Write the data out again exactly, dropping any images it holds.
######
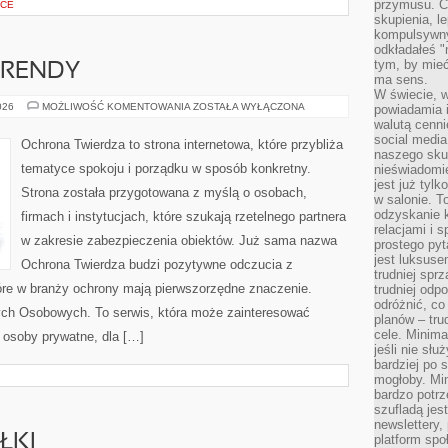
przymusu. Co
YCE
skupienia, l
kompulsywny
odkładałeś "
tym, by mieć
TRENDY
ma sens.
W świecie, 
AKTUALNOŚCI
026
MOŻLIWOŚĆ KOMENTOWANIA
ZOSTAŁA WYŁĄCZONA
powiadamia i
I
walutą cenni
TRENDY
social medi
Ochrona Twierdza to strona internetowa, które przybliża
naszego skup
tematyce spokoju i porządku w sposób konkretny.
nieświadomi
jest już tylk
Strona została przygotowana z myślą o osobach,
w salonie. T
odzyskanie k
firmach i instytucjach, które szukają rzetelnego partnera
relacjami i
w zakresie zabezpieczenia obiektów. Już sama nazwa
prostego pyt
jest luksuse
Ochrona Twierdza budzi pozytywne odczucia z
trudniej sprz
które w branży ochrony mają pierwszorzędne znaczenie.
trudniej odp
odróżnić, co
ch Osobowych. To serwis, która może zainteresować
planów – tru
cele. Minima
 osoby prywatne, dla […]
jeśli nie sł
bardziej po 
mogłoby. Min
bardzo potrz
szufladą jes
newslettery,
ŁKI
platform spo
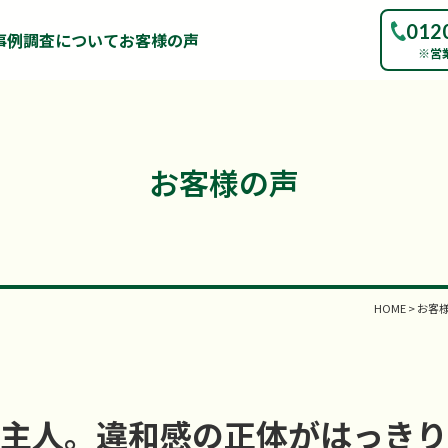
012
事例
調査について
お客様の声
※営
お客様の声
HOME
>
お客
主人。違和感の正体がはっきり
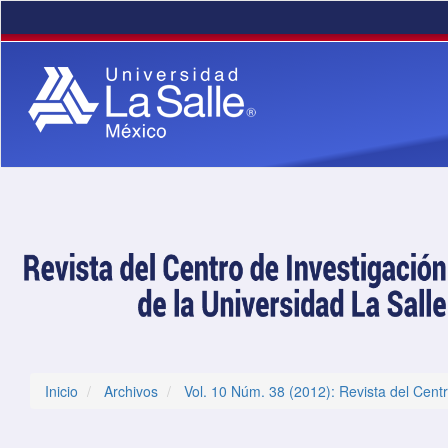
Navegación principal
Contenido principal
Barra lateral
Inicio
Archivos
Vol. 10 Núm. 38 (2012): Revista del Centr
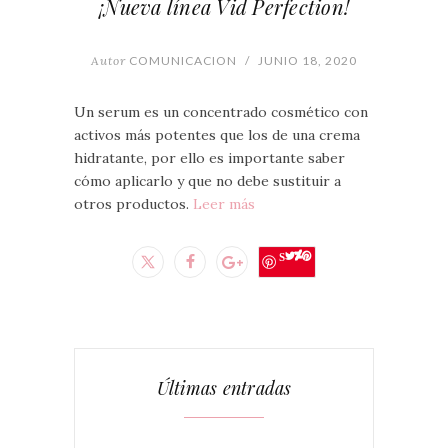
¡Nueva línea Vid Perfection!
Autor
COMUNICACION
/
JUNIO 18, 2020
Un serum es un concentrado cosmético con
activos más potentes que los de una crema
hidratante, por ello es importante saber
cómo aplicarlo y que no debe sustituir a
otros productos.
Leer más
Save
Últimas entradas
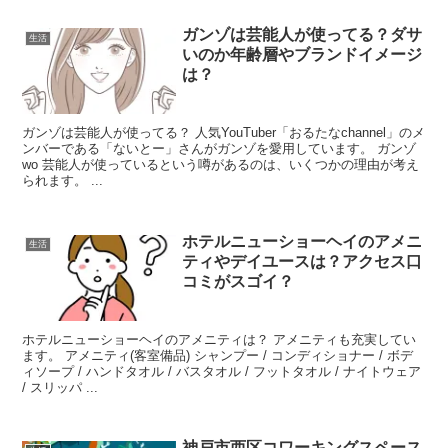
ガンゾは芸能人が使ってる？ダサ
生活
いのか年齢層やブランドイメージ
は？
ガンゾは芸能人が使ってる？ 人気YouTuber「おるたなchannel」のメ
ンバーである「ないとー」さんがガンゾを愛用しています。 ガンゾ
wo 芸能人が使っているという噂があるのは、いくつかの理由が考え
られます。 ...
ホテルニューショーヘイのアメニ
生活
ティやデイユースは？アクセス口
コミがスゴイ？
ホテルニューショーヘイのアメニティは？ アメニティも充実してい
ます。 アメニティ(客室備品) シャンプー / コンディショナー / ボデ
ィソープ / ハンドタオル / バスタオル / フットタオル / ナイトウェア
/ スリッパ ...
神戸市西区コワーキングスペース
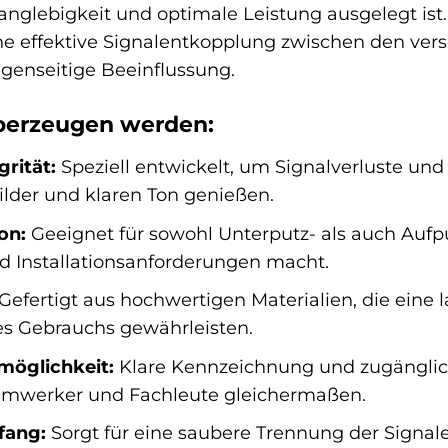
nglebigkeit und optimale Leistung ausgelegt ist.
ne effektive Signalentkopplung zwischen den ver
genseitige Beeinflussung.
 überzeugen werden:
grität:
Speziell entwickelt, um Signalverluste und
ilder und klaren Ton genießen.
ion:
Geeignet für sowohl Unterputz- als auch Aufpu
 Installationsanforderungen macht.
Gefertigt aus hochwertigen Materialien, die eine
s Gebrauchs gewährleisten.
möglichkeit:
Klare Kennzeichnung und zugängliche
imwerker und Fachleute gleichermaßen.
fang:
Sorgt für eine saubere Trennung der Signale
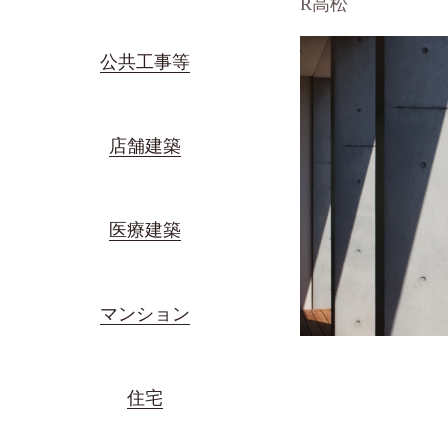
R高松
公共工事等
店舗建築
医療建築
マンション
住宅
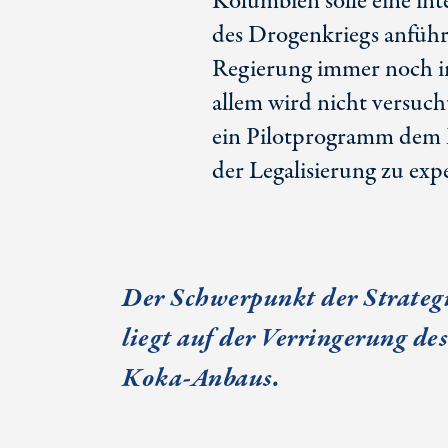
Kolumbien solle eine int
des Drogenkriegs anführ
Regierung immer noch i
allem wird nicht versuc
ein Pilotprogramm dem L
der Legalisierung zu exp
Der Schwerpunkt der Strateg
liegt auf der Verringerung des
Koka-Anbaus
.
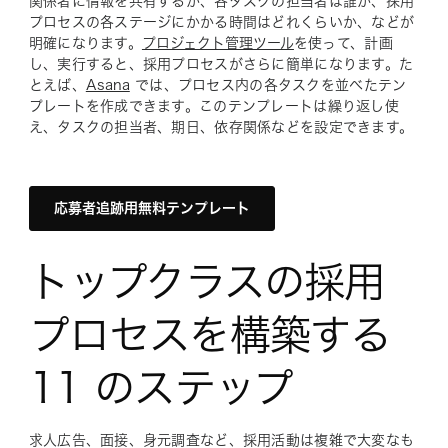
関係者に情報を共有するか、各タスクの担当者は誰か、採用
プロセスの各ステージにかかる時間はどれくらいか、などが
明確になります。
プロジェクト管理ツール
を使って、計画
し、実行すると、採用プロセスがさらに簡単になります。た
とえば、
Asana
では、プロセス内の各タスクを並べたテン
プレートを作成できます。このテンプレートは繰り返し使
え、タスクの担当者、期日、依存関係などを設定できます。
応募者追跡用無料テンプレート
トップクラスの採用
プロセスを構築する
11 のステップ
求人広告、面接、身元調査など、採用活動は複雑で大変なも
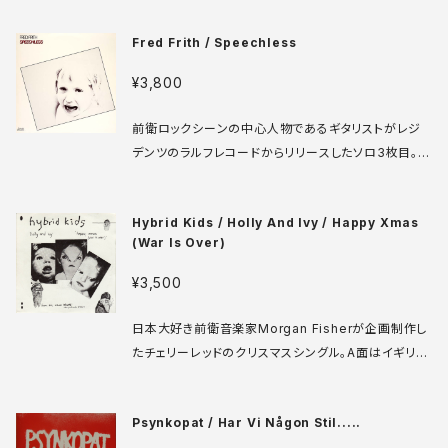
eiとの共作盤などもあるPahlがリーダーを務めていた
Fred Frith / Speechless
アヴァンポップバンドがOnly a Mother。本作はレア
な1stアルバムです。その後のCDに収録される曲の原
¥3,800
型を演奏していたりもするので、パールファンは必携！
Private Studio 709038XA LP US盤 87年 medi
前衛ロックシーンの中心人物であるギタリストがレジ
a: VG++ sleeve: VG ジャケテープ補修あり ♪試
デンツのラルフレコードからリリースしたソロ3枚目。彼
聴：http://manuera.com/sonota/audio_files/16
が最も信用をおくバンド、エトロン・フー・ルルーブラン
058.mp3
と、彼自身のバンド、マサカーが片面づつバックを務め
Hybrid Kids / Holly And Ivy / Happy Xmas
る、ちょっとチープでストレンジな快作！ Ralph FF 81
(War Is Over)
06 LP USA 1981 media: VG++ sleeve: VG++
¥3,500
日本大好き前衛音楽家Morgan Fisherが企画制作し
たチェリーレッドのクリスマスシングル。A面はイギリス
のクリスマスソング、B面はジョンレノンのお馴染みクリ
スマスソング。両面ともオリジナルとかけ離れたジャン
Psynkopat / Har Vi Någon Stil.....
ル無用の奇天烈アレンジ。ムシ声炸裂！サックスで盟友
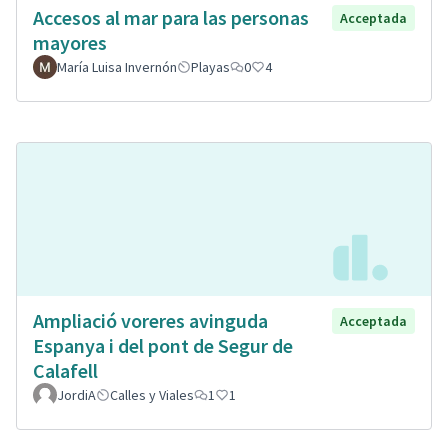
Accesos al mar para las personas
Acceptada
mayores
María Luisa Invernón
Playas
0
4
Ampliació voreres avinguda
Acceptada
Espanya i del pont de Segur de
Calafell
JordiA
Calles y Viales
1
1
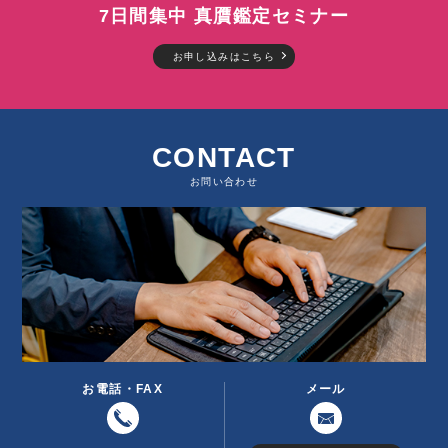
7日間集中 真贋鑑定セミナー
お申し込みはこちら
CONTACT
お問い合わせ
お電話・FAX
メール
######
TASK RESULT:
przymusu. Co
YCE
skupienia, l
kompulsywny
odkładałeś "
tym, by mieć
TRENDY
ma sens.
W świecie, 
AKTUALNOŚCI
026
MOŻLIWOŚĆ KOMENTOWANIA
ZOSTAŁA WYŁĄCZONA
powiadamia i
I
walutą cenni
TRENDY
social medi
Ochrona Twierdza to strona internetowa, które przybliża
naszego skup
tematyce spokoju i porządku w sposób konkretny.
nieświadomi
jest już tylk
Strona została przygotowana z myślą o osobach,
w salonie. T
odzyskanie k
firmach i instytucjach, które szukają rzetelnego partnera
relacjami i
w zakresie zabezpieczenia obiektów. Już sama nazwa
prostego pyt
jest luksuse
Ochrona Twierdza budzi pozytywne odczucia z
trudniej sprz
które w branży ochrony mają pierwszorzędne znaczenie.
trudniej odp
odróżnić, co
ch Osobowych. To serwis, która może zainteresować
planów – tru
cele. Minima
 osoby prywatne, dla […]
jeśli nie sł
bardziej po 
mogłoby. Min
bardzo potrz
szufladą jes
newslettery,
ŁKI
platform spo
012
事例
調査について
お客様の声
※営
お客様の声
HOME
>
お客
主人。違和感の正体がはっきり
Navegación principal
Contenido principal
Barra lateral
Inicio
Archivos
Vol. 10 Núm. 38 (2012): Revista del Centr
¡Nueva línea Vid Perfection!
Autor
COMUNICACION
/
JUNIO 18, 2020
Un serum es un concentrado cosmético con
activos más potentes que los de una crema
hidratante, por ello es importante saber
cómo aplicarlo y que no debe sustituir a
otros productos.
Leer más
Save
Últimas entradas
ガンゾは芸能人が使ってる？ダサ
生活
いのか年齢層やブランドイメージ
は？
ガンゾは芸能人が使ってる？ 人気YouTuber「おるたなchannel」のメ
ンバーである「ないとー」さんがガンゾを愛用しています。 ガンゾ
wo 芸能人が使っているという噂があるのは、いくつかの理由が考え
られます。 ...
ホテルニューショーヘイのアメニ
生活
ティやデイユースは？アクセス口
コミがスゴイ？
ホテルニューショーヘイのアメニティは？ アメニティも充実してい
ます。 アメニティ(客室備品) シャンプー / コンディショナー / ボデ
ィソープ / ハンドタオル / バスタオル / フットタオル / ナイトウェア
/ スリッパ ...
神戸市西区コワーキングスペース
nglebigkeit und optimale Leistung ausgelegt ist.
ne effektive Signalentkopplung zwischen den ver
genseitige Beeinflussung.
 überzeugen werden:
grität:
Speziell entwickelt, um Signalverluste und
ilder und klaren Ton genießen.
ion:
Geeignet für sowohl Unterputz- als auch Aufpu
 Installationsanforderungen macht.
Gefertigt aus hochwertigen Materialien, die eine
s Gebrauchs gewährleisten.
möglichkeit:
Klare Kennzeichnung und zugängliche
imwerker und Fachleute gleichermaßen.
fang:
Sorgt für eine saubere Trennung der Signale
R高松
公共工事等
店舗建築
医療建築
マンション
住宅
Kolumbien solle eine int
des Drogenkriegs anführ
Regierung immer noch i
allem wird nicht versuc
ein Pilotprogramm dem L
der Legalisierung zu exp
Der Schwerpunkt der Strateg
liegt auf der Verringerung des
Koka-Anbaus
.
関係者に情報を共有するか、各タスクの担当者は誰か、採用
プロセスの各ステージにかかる時間はどれくらいか、などが
明確になります。
プロジェクト管理ツール
を使って、計画
し、実行すると、採用プロセスがさらに簡単になります。た
とえば、
Asana
では、プロセス内の各タスクを並べたテン
プレートを作成できます。このテンプレートは繰り返し使
え、タスクの担当者、期日、依存関係などを設定できます。
応募者追跡用無料テンプレート
トップクラスの採用
プロセスを構築する
11 のステップ
求人広告、面接、身元調査など、採用活動は複雑で大変なも
eiとの共作盤などもあるPahlがリーダーを務めていた
Fred Frith / Speechless
アヴァンポップバンドがOnly a Mother。本作はレア
な1stアルバムです。その後のCDに収録される曲の原
¥3,800
型を演奏していたりもするので、パールファンは必携！
Private Studio 709038XA LP US盤 87年 medi
前衛ロックシーンの中心人物であるギタリストがレジ
a: VG++ sleeve: VG ジャケテープ補修あり ♪試
デンツのラルフレコードからリリースしたソロ3枚目。彼
聴：http://manuera.com/sonota/audio_files/16
が最も信用をおくバンド、エトロン・フー・ルルーブラン
058.mp3
と、彼自身のバンド、マサカーが片面づつバックを務め
Hybrid Kids / Holly And Ivy / Happy Xmas
る、ちょっとチープでストレンジな快作！ Ralph FF 81
(War Is Over)
06 LP USA 1981 media: VG++ sleeve: VG++
¥3,500
日本大好き前衛音楽家Morgan Fisherが企画制作し
たチェリーレッドのクリスマスシングル。A面はイギリス
のクリスマスソング、B面はジョンレノンのお馴染みクリ
スマスソング。両面ともオリジナルとかけ離れたジャン
Psynkopat / Har Vi Någon Stil.....
ル無用の奇天烈アレンジ。ムシ声炸裂！サックスで盟友
Accesos al mar para las personas
Acceptada
mayores
María Luisa Invernón
Playas
0
4
Ampliació voreres avinguda
Acceptada
Espanya i del pont de Segur de
Calafell
JordiA
Calles y Viales
1
1
7日間集中 真贋鑑定セミナー
お申し込みはこちら
CONTACT
お問い合わせ
お電話・FAX
メール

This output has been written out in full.